_ЗАДАНИЕ:_ Каким союзом автор отрывка предлагает заменить противопоставительное «а» в словах Достоевского о народе?

=== ИСХОДНЫЙ ОТРЫВОК ===

А через какое-то время, когда от меня немножко поотстанут, я, может, опять тихонько извлеку свое перо. Но скажу тебе честно, что с тех пор, как появился шанс (увы, хоть мы и приложили к этому руку, не для нас пока, но и для нас тоже — пусть и в далекой перспективе)… с тех пор, как появился шанс выскользнуть из костоломных скифских объятий, я все чаще задумываюсь: не слишком ли это дорогая цена, срок, за те слова, которые ты (только потерпи пока!) свободно выскажешь завтра (то есть лет этак через 10–12) в каком-нибудь закордонье, где справедливо приложимо недавно вычитанное мною у кого-то утверждение, что противостояние властям, бунт имеют соблазнительный привкус грозящего за него наказания… Бывают же такие страны, где противостояние властям имеет соблазнительный привкус наказания, которое всего лишь грозит!
…Зимой себя спокойней, уравновешенней чувствуешь — не так тянет на волю. Самая мука весной — так и взвыл бы серым волком. Весной смиренномудрая зимняя душа — «немочь бледная» — складыват свои горние крылышки и затихает, забивается в дальний уголок, смущенная неистовым косноязычием воплей и метаний пробудившейся сестры-язычницы, пьяной вакханки, распираемой всеми земными соками и страстями. Весной сизифов камень обуздания плоти, с таким трудом вкаченный на холодную и чистую вершину, вдруг стремительно срывается вниз, все сокрушая на своем пути к живительной влаге родного озерка… летит, пока не уткнется в околюченный забор — каменней всех камней. Ни вверху не удержаться, ни вниз не упасть — лишь томиться, вновь и вновь мысленно блуждая все по тем же дорогам странствий души человеческой, то завороженной надзвездными хоралами, то хрюкающей в болотной жиже всеядного вожделения. Помнится, Достоевский говорил, что о народе (да и о человеке, конечно) следует судить не по тем пропастям, в которые он падает, а по тем вершинам, на которые он способен подняться. Я бы заменил противопоставительное «а» на рядополагающее «и» — ведь вершин не бывает без пропастей. Ни от чего нельзя отрекаться, надо быть верным себе и в хорошем, и в плохом — жизнь человеческая слишком сложна и коротка, чтобы успеть выработаться в бесповоротного ангела: лучшим и удачливейшим из нас всего лишь удается повиснуть между небом и землей, то задевая головой свод небесный, то загребая сапожищами болотную грязь… Нельзя отрекаться ни от неба, ни от земли, в этом, может, суть мужественной и трезвой мудрости — мужественной мудрости признания, что подвешенное состояние — это единственное, что пока заслужил человек, трезвой мудрости понимания, что минимум утешительных автомифов — это хоть какая-то профилактика наиболее кровавых болезней человеческого духа и истории.

=== ИСХОДНЫЕ ДАННЫЕ ===

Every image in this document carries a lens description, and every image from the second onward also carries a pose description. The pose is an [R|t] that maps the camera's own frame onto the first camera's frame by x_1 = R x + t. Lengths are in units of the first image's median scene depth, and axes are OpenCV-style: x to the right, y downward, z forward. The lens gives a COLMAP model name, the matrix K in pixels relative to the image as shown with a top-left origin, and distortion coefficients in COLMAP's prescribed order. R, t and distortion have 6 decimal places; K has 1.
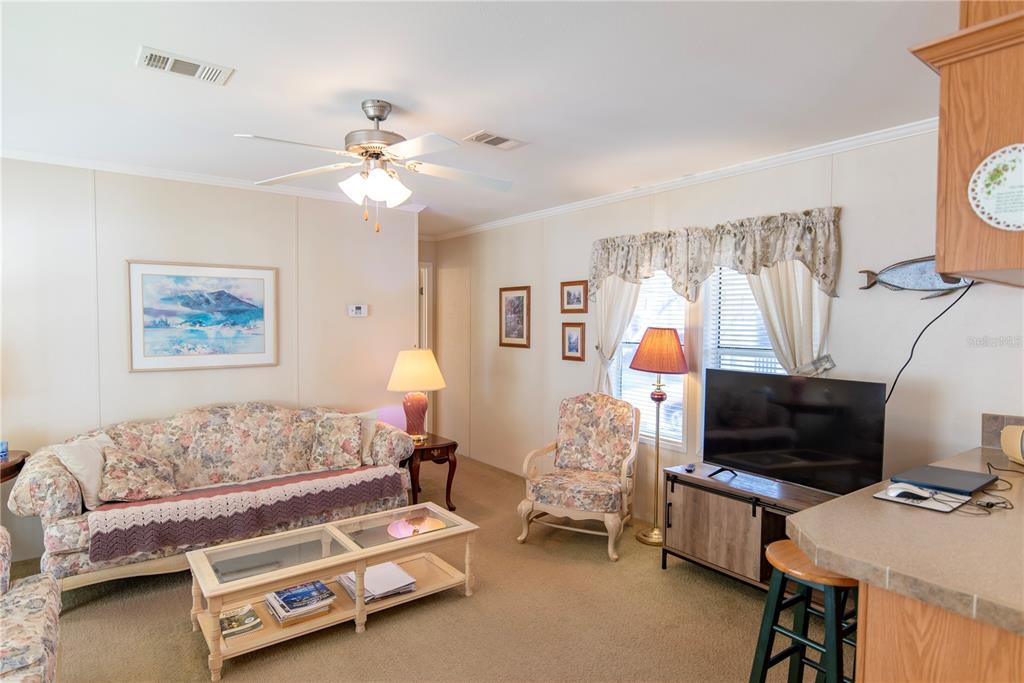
lens RADIAL K [[572.6, 0, 516.1], [0, 572.6, 342.6], [0, 0, 1]] dist [-0.001768, 0.002322]
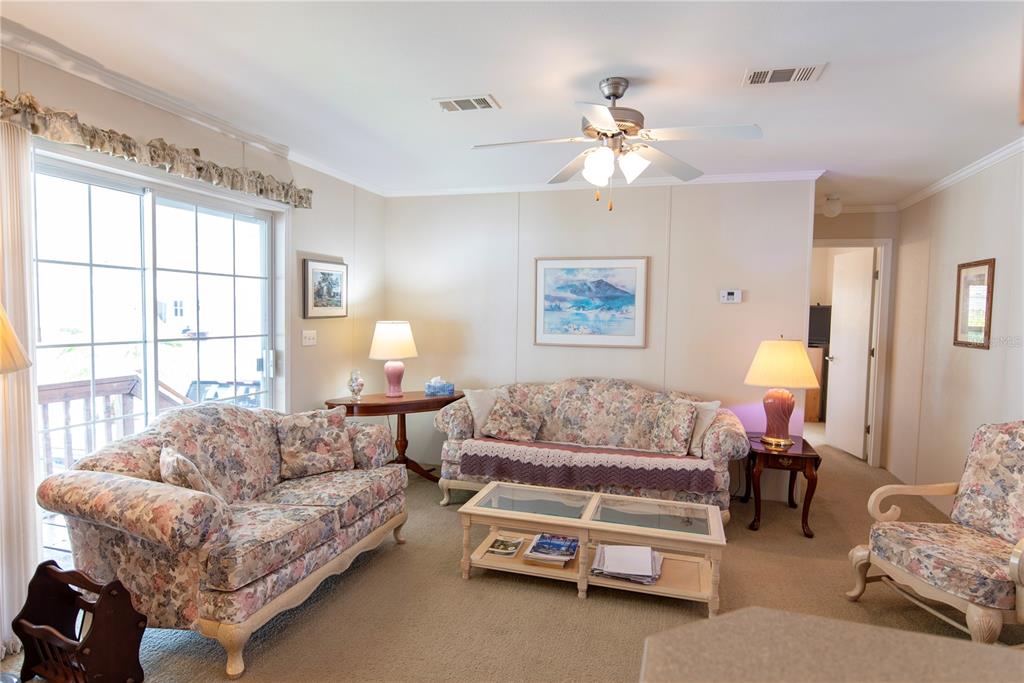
lens RADIAL K [[572.6, 0, 515.6], [0, 572.6, 342.1], [0, 0, 1]] dist [-0.001768, 0.002322]
pose [[0.592460, 0.048885, -0.804115, 0.335240], [-0.046479, 0.998569, 0.026462, 0.012836], [0.804258, 0.021697, 0.593884, 0.193472]]
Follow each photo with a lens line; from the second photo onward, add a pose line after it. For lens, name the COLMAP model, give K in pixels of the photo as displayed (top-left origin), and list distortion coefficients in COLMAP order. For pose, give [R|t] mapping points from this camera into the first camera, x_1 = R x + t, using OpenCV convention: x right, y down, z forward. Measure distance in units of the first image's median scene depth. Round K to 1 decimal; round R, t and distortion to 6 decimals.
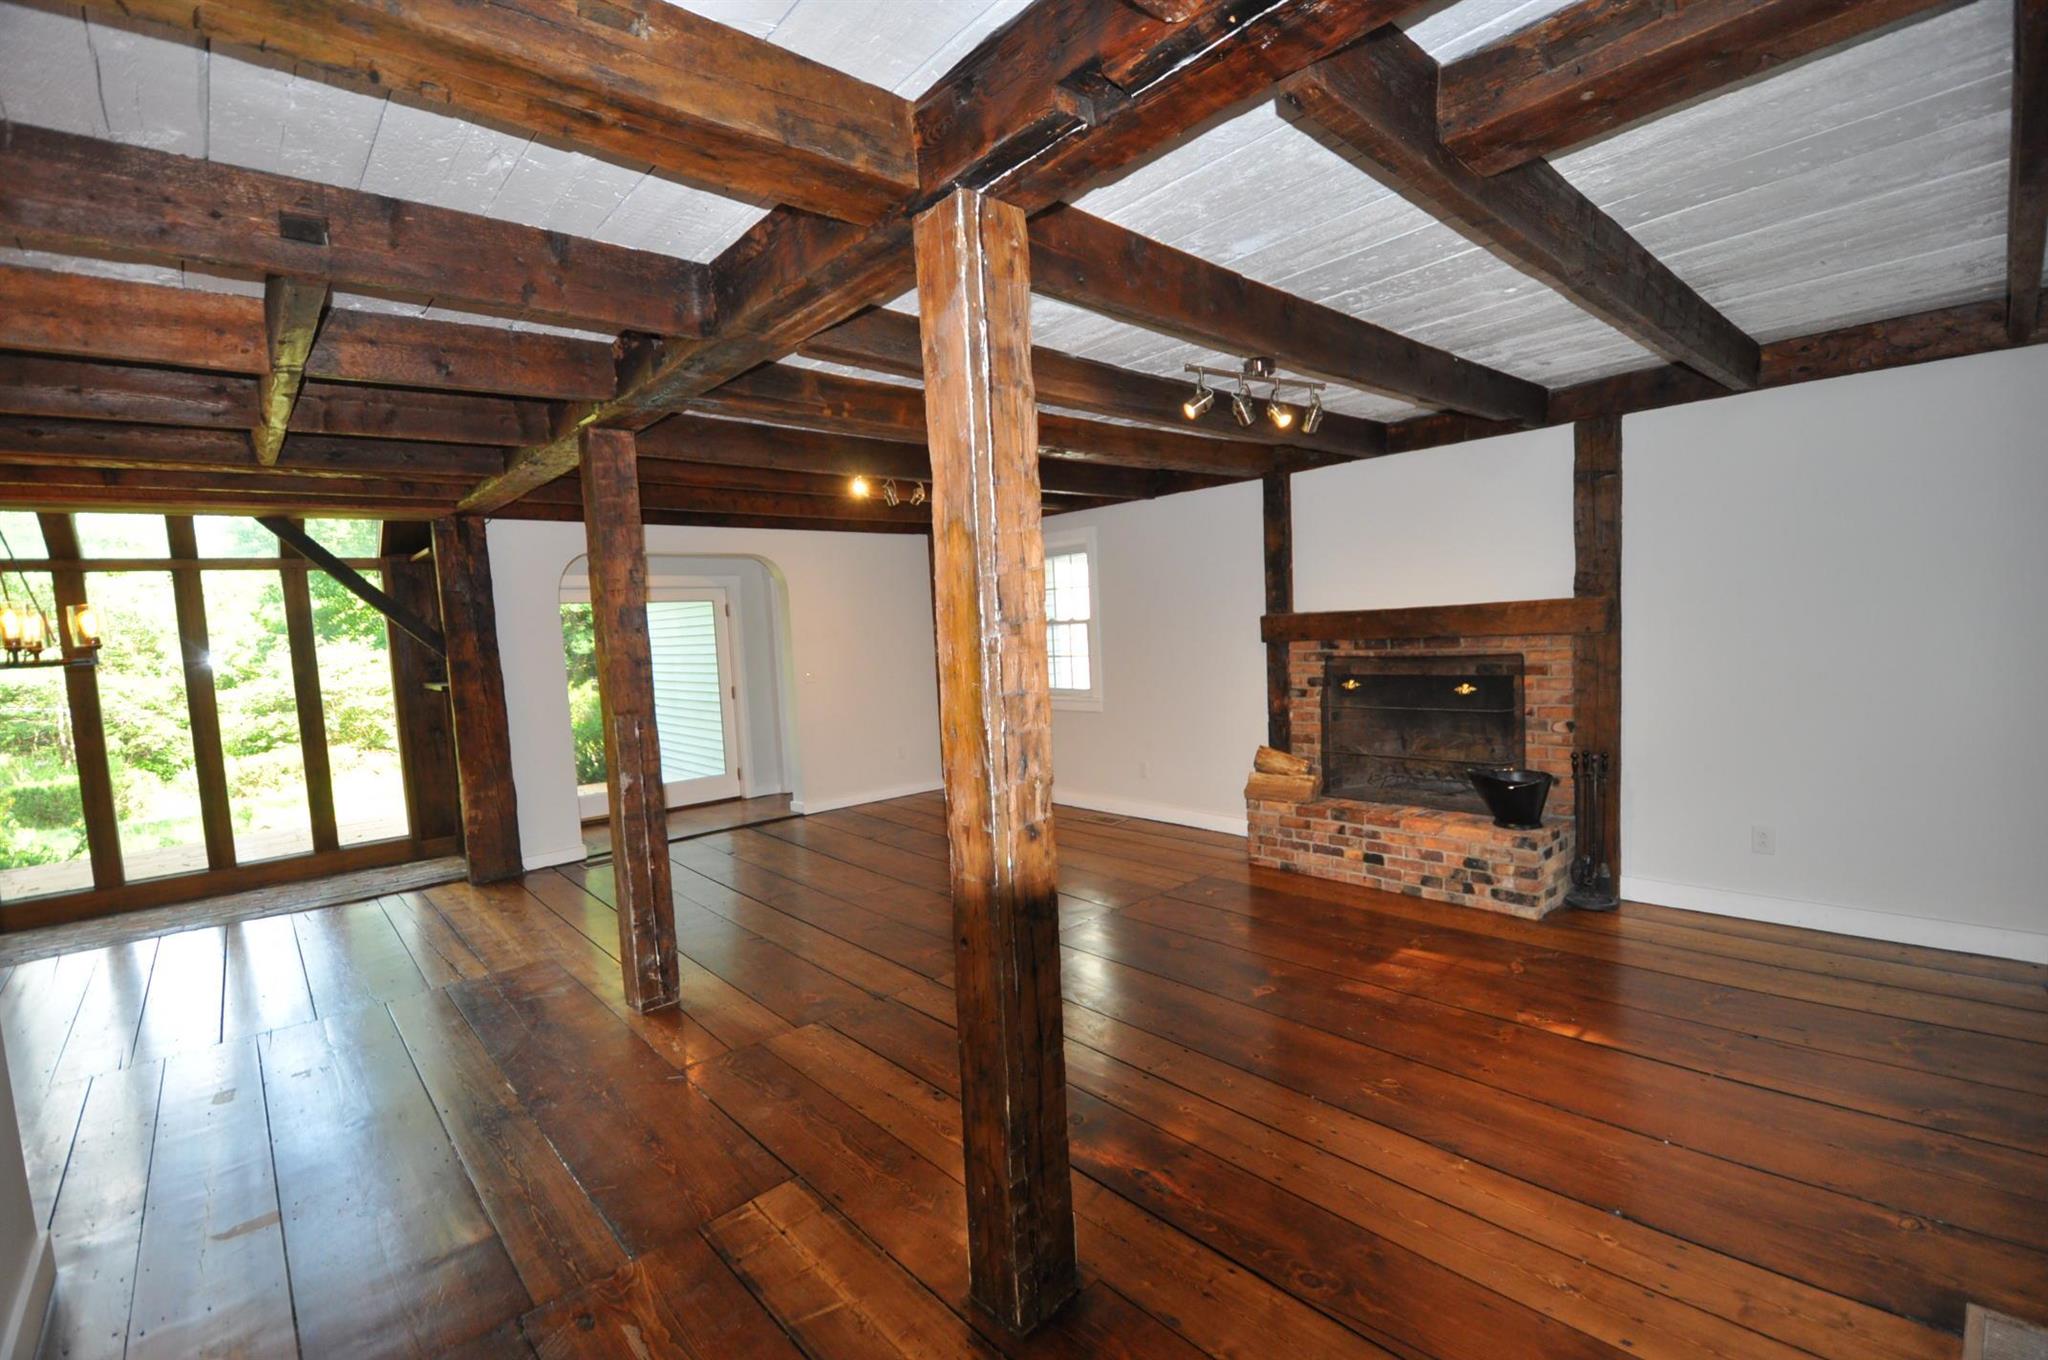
lens RADIAL K [[903.9, 0, 1031.5], [0, 903.9, 687.1], [0, 0, 1]] dist [-0.001150, -0.013064]
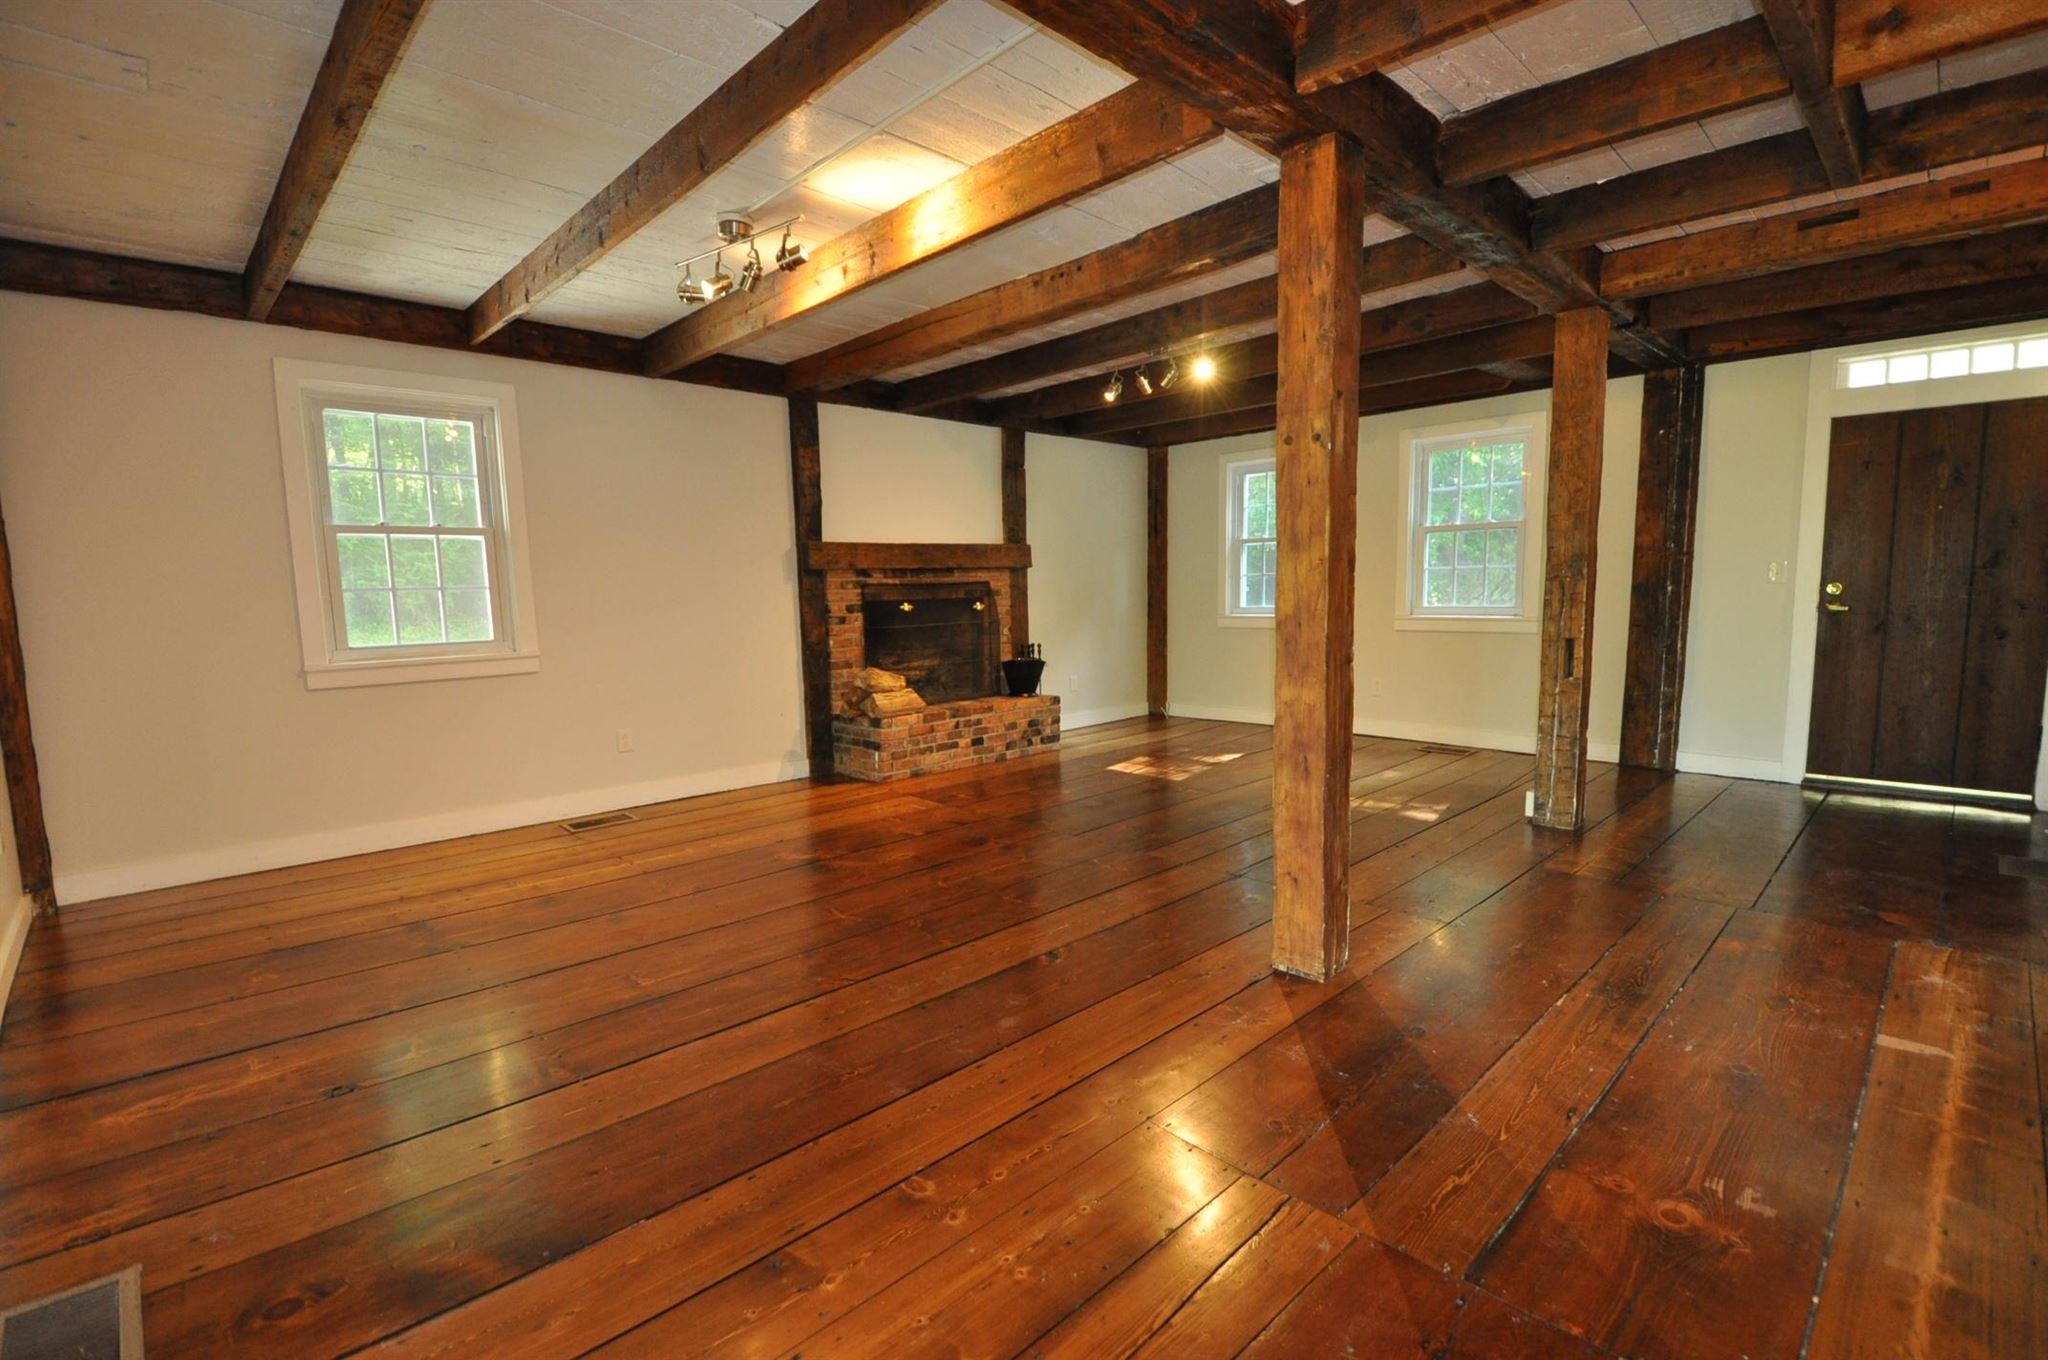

===

_ОТВЕТ:_ Рядополагающим союзом «и».